◆ Passage provided ◆
The Prüfer code encodes a labeled tree to a sequence of labels. This gives a bijections between trees and tuples.

### Encoding

In a tree, the vertices of degree 1 are called leaves. It is easy to see that:

• each tree has at least two leaves; and
• after removing a leaf (along with the edge adjacent to it) from a tree, the resulting graph is still a tree.

The following algorithm transforms a tree ${\displaystyle T}$ of ${\displaystyle n}$ vertices ${\displaystyle 1,2,\ldots ,n}$, to a tuple ${\displaystyle (v_{1},v_{2},\ldots ,v_{n-2})\in \{1,2,\ldots ,n\}^{n-2}}$.

 Prüfer code (encoder) Input: A tree ${\displaystyle T}$ of ${\displaystyle n}$ distinct vertices, labeled by ${\displaystyle 1,2,\ldots ,n}$. let ${\displaystyle T_{1}=T}$; for ${\displaystyle i=1}$ to ${\displaystyle n-1}$, do let ${\displaystyle u_{i}}$ be the leaf in ${\displaystyle T_{i}}$ with the smallest label, and ${\displaystyle v_{i}}$ be its neighbor; let ${\displaystyle T_{i+1}}$ be the new tree obtained from deleting the leaf ${\displaystyle u_{i}}$ from ${\displaystyle T_{i}}$; end return ${\displaystyle (v_{1},v_{2},\ldots ,v_{n-2})}$;

### Decoding

It is trivial to observe the following lemma:

 Lemma 1 For each ${\displaystyle 1\leq i\leq n-1}$, ${\displaystyle T_{i}}$ is a tree of ${\displaystyle n-i+1}$ vertices. In particular, the vertices of ${\displaystyle T_{i}}$ are ${\displaystyle u_{i},u_{i+1},\ldots ,u_{n-1},v_{n-1}}$, and the edges of ${\displaystyle T_{i}}$ are precisely ${\displaystyle \{u_{j},v_{j}\}}$, ${\displaystyle i\leq j\leq n-1}$.

◆ Material shown ◆

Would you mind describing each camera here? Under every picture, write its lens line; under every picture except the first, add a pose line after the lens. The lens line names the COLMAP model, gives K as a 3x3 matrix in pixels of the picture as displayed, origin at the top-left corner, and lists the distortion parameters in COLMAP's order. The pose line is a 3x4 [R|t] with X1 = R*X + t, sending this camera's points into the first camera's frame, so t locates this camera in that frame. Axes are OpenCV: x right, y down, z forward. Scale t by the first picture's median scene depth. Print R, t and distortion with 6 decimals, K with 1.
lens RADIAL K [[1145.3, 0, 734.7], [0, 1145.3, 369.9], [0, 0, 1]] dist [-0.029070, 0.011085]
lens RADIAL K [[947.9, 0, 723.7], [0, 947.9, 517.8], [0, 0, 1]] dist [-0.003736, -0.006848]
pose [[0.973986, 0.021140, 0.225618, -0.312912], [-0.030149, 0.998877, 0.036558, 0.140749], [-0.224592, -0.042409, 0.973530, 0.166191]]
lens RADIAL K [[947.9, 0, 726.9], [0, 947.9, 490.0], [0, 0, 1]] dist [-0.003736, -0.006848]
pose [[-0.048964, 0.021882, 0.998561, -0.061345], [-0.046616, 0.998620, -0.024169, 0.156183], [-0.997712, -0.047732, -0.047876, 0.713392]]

◆ Task directions ◆
In the Prüfer code text, how does the stretch from "The Prüfer code" through "still a tree." read once "leaf" is changed to "pendant vertex"? The material stands apart from the Prüfer code text.

◆ Answer section ◆
The Prüfer code encodes a labeled tree to a sequence of labels. This gives a bijections between trees and tuples.

### Encoding

In a tree, the vertices of degree 1 are called leaves. It is easy to see that:

• each tree has at least two leaves; and
• after removing a pendant vertex (along with the edge adjacent to it) from a tree, the resulting graph is still a tree.